Exercise brief: Every record must be copied exactly, except that pictures are dropped.

Start of Provided material

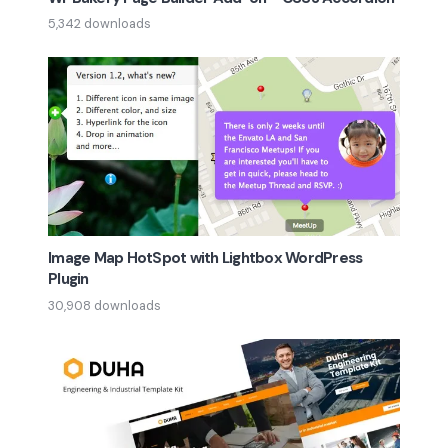
5,342 downloads
Image Map HotSpot with Lightbox WordPress
Plugin
30,908 downloads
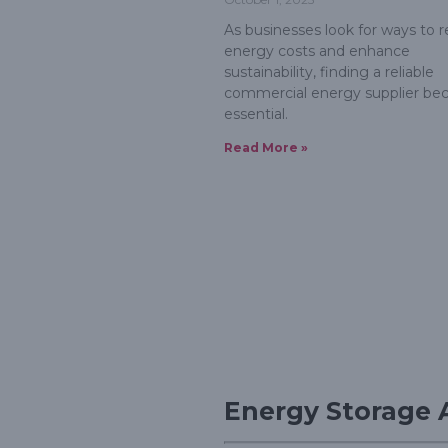
As businesses look for ways to 
energy costs and enhance
sustainability, finding a reliable
commercial energy supplier b
essential.
Read More »
Energy Storage 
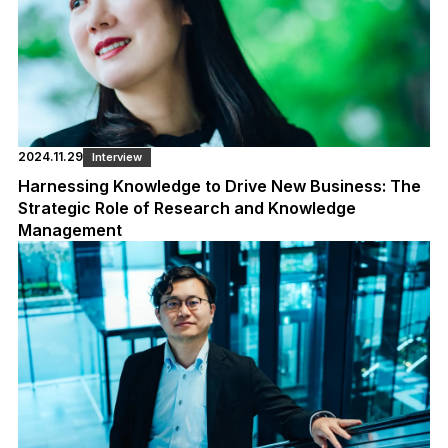
2024.11.29
Interview
Harnessing Knowledge to Drive New Business: The
Strategic Role of Research and Knowledge
Management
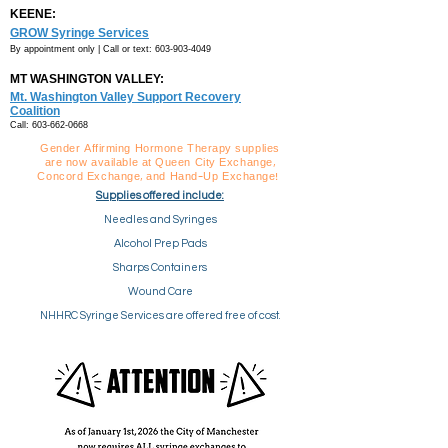
KEENE:
GROW Syringe Services
By appointment only |
Call or text:
603-903-4049
MT WASHINGTON VALLEY:
Mt. Washington Valley Support Recovery
Coalition
Call:
603-662-0668
Gender Affirming Hormone Therapy supplies
are now available at Queen City Exchange,
Concord Exchange, and Hand-Up Exchange!
Supplies offered include:
Needles and Syringes
Alcohol Prep Pads
Sharps Containers
Wound Care
NHHRC Syringe Services are offered free of cost.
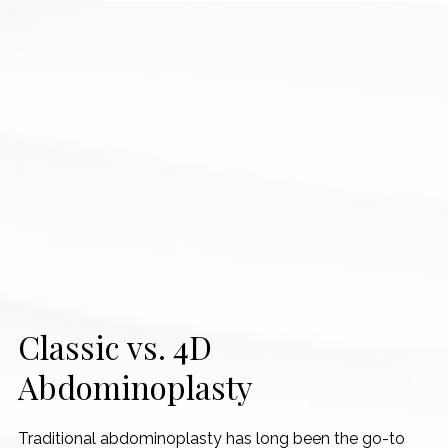
Classic vs. 4D
Abdominoplasty
Traditional abdominoplasty has long been the go-to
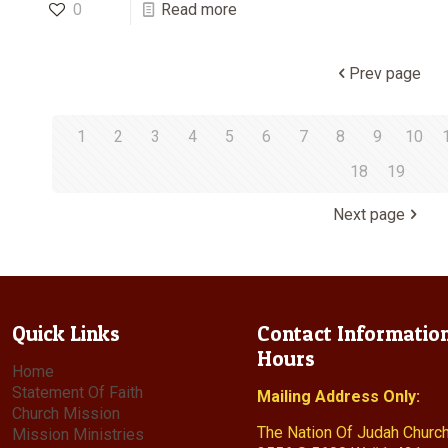
0
Read more
Prev page
1
2
3
4
5
6
7
8
9
10
18
19
Next page
Quick Links
Contact Informatio
Hours
Home
Statement Of Faith
Mailing Address Only:
Church Mission
The Nation Of Judah Churc
Mission Ministries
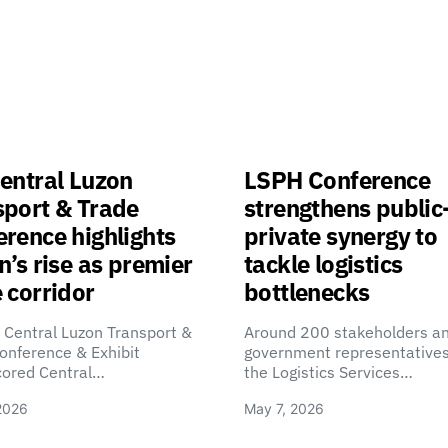
entral Luzon
LSPH Conference
sport & Trade
strengthens public
rence highlights
private synergy to
n’s rise as premier
tackle logistics
 corridor
bottlenecks
 Central Luzon Transport &
Around 200 stakeholders a
onference & Exhibit
government representatives
cored Central…
the Logistics Services…
2026
May 7, 2026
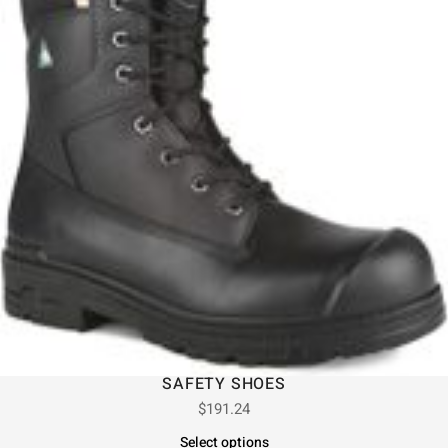
SAFETY SHOES
$
191.24
Select options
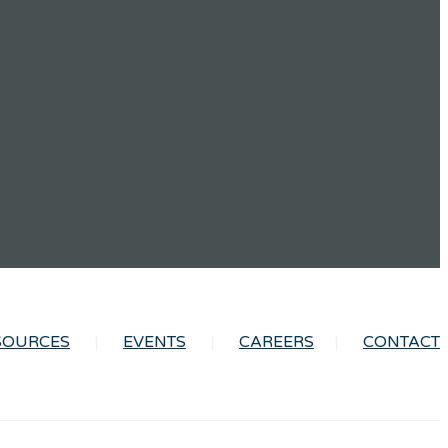
SOURCES
EVENTS
CAREERS
CONTACT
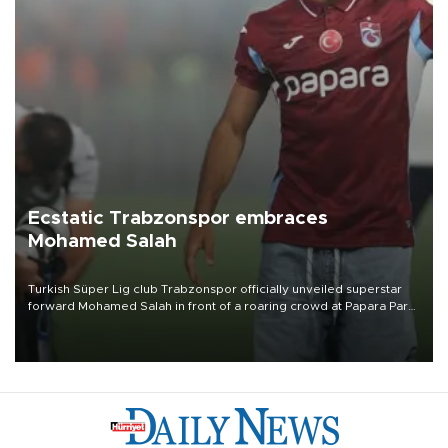
Ecstatic Trabzonspor embraces
Mohamed Salah
Turkish Süper Lig club Trabzonspor officially unveiled superstar
forward Mohamed Salah in front of a roaring crowd at Papara Park
on Aug. 6 night, celebrating what club officials called one of the
most historic transfer accomplishments in Turkish sports history.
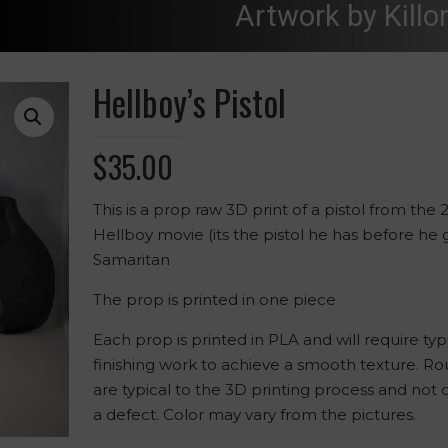
Artwork by Killo
Hellboy’s Pistol
$
35.00
This is a prop raw 3D print of a pistol from the 
Hellboy movie (its the pistol he has before he 
Samaritan
The prop is printed in one piece
Each prop is printed in PLA and will require typ
finishing work to achieve a smooth texture. R
are typical to the 3D printing process and not
a defect. Color may vary from the pictures.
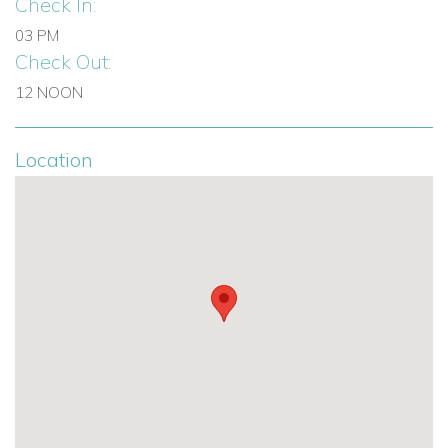
Check In:
03 PM
Check Out:
12 NOON
Location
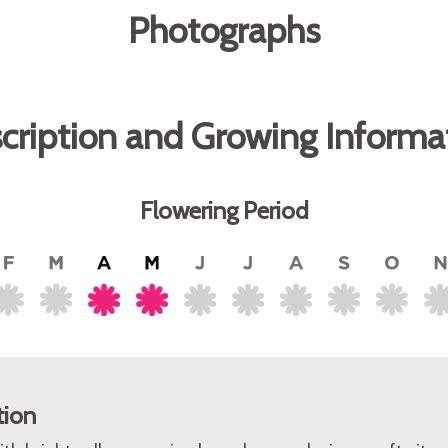
Photographs
cription and Growing Informa
Flowering Period
tion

End of Provided material

Exercise response:
5,342 downloads
Image Map HotSpot with Lightbox WordPress
Plugin
30,908 downloads
As businesses look for ways to 
energy costs and enhance
sustainability, finding a reliable
commercial energy supplier b
essential.
Read More »
Energy Storage 
2024.11.29
Interview
Harnessing Knowledge to Drive New Business: The
Strategic Role of Research and Knowledge
Management
KEENE:
GROW Syringe Services
By appointment only |
Call or text:
603-903-4049
MT WASHINGTON VALLEY:
Mt. Washington Valley Support Recovery
Coalition
Call:
603-662-0668
Gender Affirming Hormone Therapy supplies
are now available at Queen City Exchange,
Concord Exchange, and Hand-Up Exchange!
Supplies offered include:
Needles and Syringes
Alcohol Prep Pads
Sharps Containers
Wound Care
NHHRC Syringe Services are offered free of cost.
Classic vs. 4D
Abdominoplasty
Traditional abdominoplasty has long been the go-to
0
Read more
Prev page
1
2
3
4
5
6
7
8
9
10
18
19
Next page
Quick Links
Contact Informatio
Hours
Home
Statement Of Faith
Mailing Address Only:
Church Mission
The Nation Of Judah Churc
Mission Ministries
entral Luzon
LSPH Conference
sport & Trade
strengthens public
rence highlights
private synergy to
n’s rise as premier
tackle logistics
 corridor
bottlenecks
 Central Luzon Transport &
Around 200 stakeholders a
onference & Exhibit
government representatives
cored Central…
the Logistics Services…
2026
May 7, 2026
SAFETY SHOES
$
191.24
Select options
SOURCES
EVENTS
CAREERS
CONTACT
Ecstatic Trabzonspor embraces
Mohamed Salah
Turkish Süper Lig club Trabzonspor officially unveiled superstar
forward Mohamed Salah in front of a roaring crowd at Papara Park
on Aug. 6 night, celebrating what club officials called one of the
most historic transfer accomplishments in Turkish sports history.
Artwork by Killo
Hellboy’s Pistol
$
35.00
This is a prop raw 3D print of a pistol from the 
Hellboy movie (its the pistol he has before he 
Samaritan
The prop is printed in one piece
Each prop is printed in PLA and will require typ
finishing work to achieve a smooth texture. R
are typical to the 3D printing process and not
a defect. Color may vary from the pictures.
Check In:
03 PM
Check Out:
12 NOON
Location
Photographs
cription and Growing Informa
Flowering Period
tion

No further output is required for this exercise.